“You Can’t Afford Me” Says Hot Potato

Written by Bexy McFly

Move over, Miranda Kerr. Cabbage is the new supermodel.

It’s no longer just humans dealing with image issues and feeling as though they’re ‘not good enough’. Less than perfect produce that doesn’t make the cut on Supermarket’s Next Top Model are sent back to the ground they came from, or turned into livestock feed. This means that 30 to 40 per cent of vegetables grown in Tasmania don’t even make it to the shelves. And the ones that do are so expensive that maintaining a healthy diet would cost Tasmanians almost half of their household budget, a University study has found.

Promoting Tasmanian Vegetables to Tasmanian Adults, commissioned by Eat Well Tasmania, has found that even where vegetables are harvested and partially washed, many are being graded-out and fed to stock. Sorry, Carrot. You did not receive a rose, it’s time to go.

So why is there an issue around access to produce and affordability, when there are so many vegetables that don’t get the chance to go on sale? Why aren’t they being offered up as cheaper alternatives? Surely a tiny bruise or spot does not a rotten tomato make.

Leah Galvin, from the Heart Foundation, says the two figures don’t add up, adding that farmers have an opportunity to sell produce that’s been graded out through less exacting outlets than the two major supermarkets.

“Sometimes I talk about supermodel food. You’ve really got to be gorgeous to make it into a supermarket.”

“So if you don’t make that grade, and that’s the big aim for producers to reach that market, then they might not see the opportunity for them to sell through other channels.”
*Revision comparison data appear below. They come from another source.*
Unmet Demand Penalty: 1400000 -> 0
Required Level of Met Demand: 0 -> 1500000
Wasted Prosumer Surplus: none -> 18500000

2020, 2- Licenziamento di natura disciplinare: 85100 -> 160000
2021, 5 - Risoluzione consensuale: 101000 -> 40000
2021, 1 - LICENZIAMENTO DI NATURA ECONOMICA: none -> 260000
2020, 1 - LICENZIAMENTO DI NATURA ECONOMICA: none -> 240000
“That’s something we actually really want to explore,” she said.

The Heart Foundation Healthy Food Access Tasmania program is offering $480,000 in grant funding for community groups to make ‘nature’s grade’ produce available.

Galvin says the heart foundation want to look at ways of making stronger connections between what’s grown and what’s being made available, with more localised operations like small neighbourhood-type initiatives, food co-ops and even using the urban environment to produce more food.

So you see, there’s hope for all you wilted lettuce and limp cucumbers out there – you’re still beautiful, and with The Heart Foundation’s help you might just achieve that coveted place on the dinner plate after all.